Task to complete: Copy the lines below word for word, leaving out the pictures.

[start Information shown]

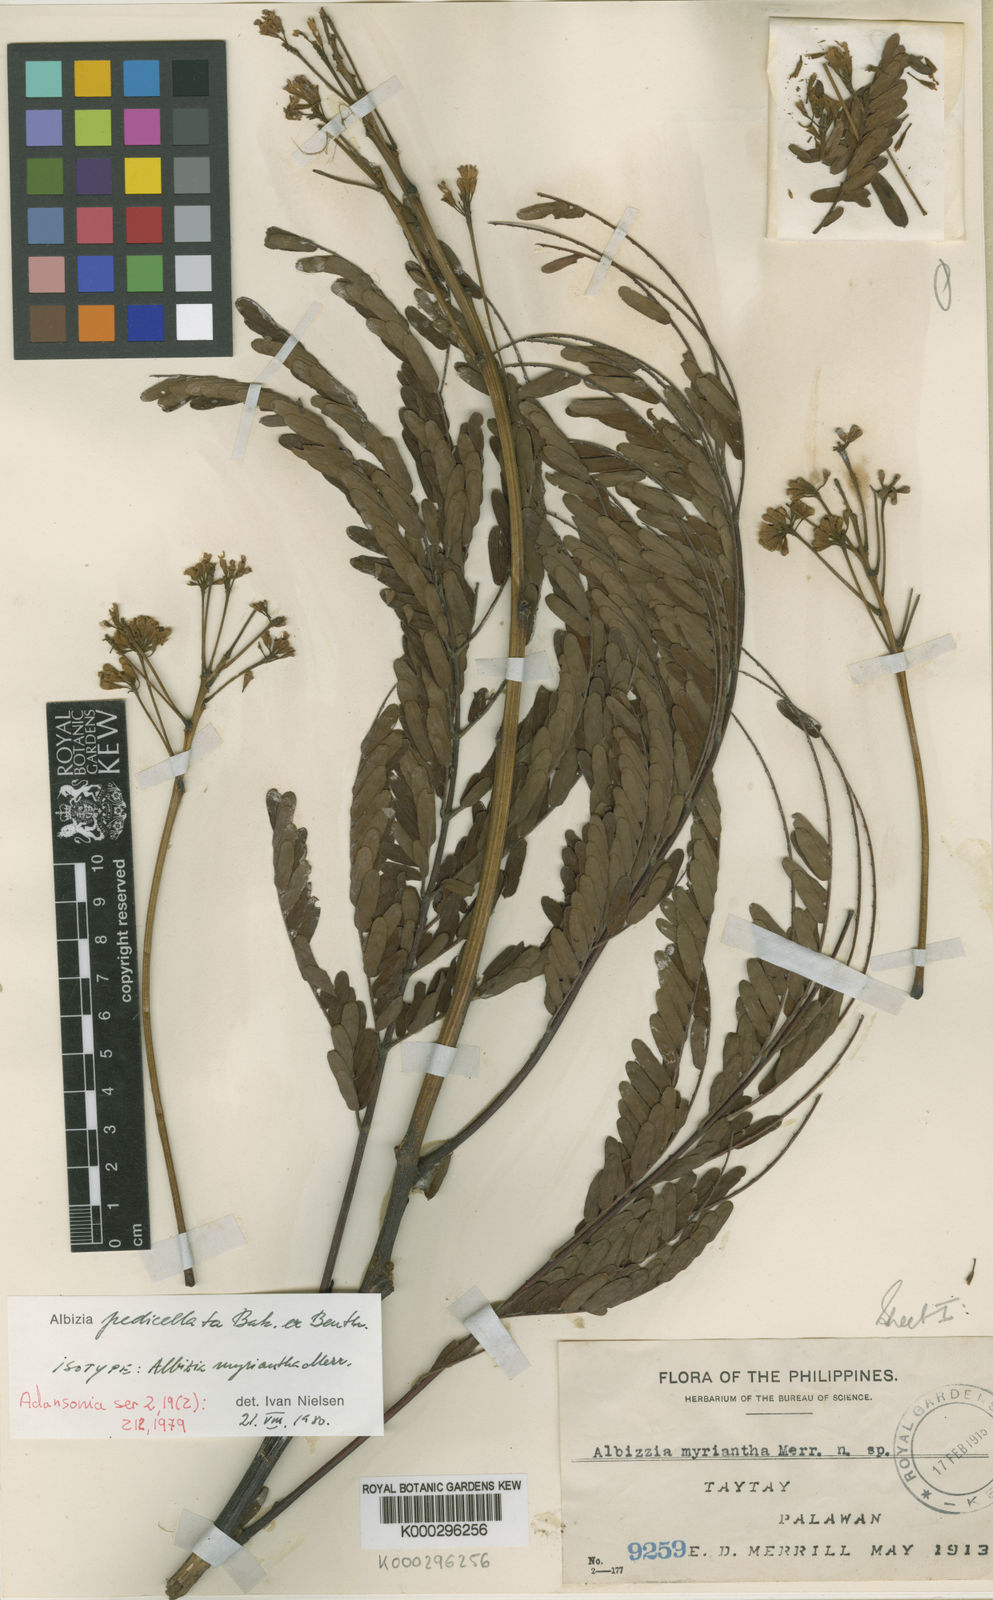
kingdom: Plantae
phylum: Tracheophyta
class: Magnoliopsida
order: Fabales
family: Fabaceae
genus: Albizia
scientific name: Albizia pedicellata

[end Information shown]

The solution:
kingdom: Plantae
phylum: Tracheophyta
class: Magnoliopsida
order: Fabales
family: Fabaceae
genus: Albizia
scientific name: Albizia pedicellata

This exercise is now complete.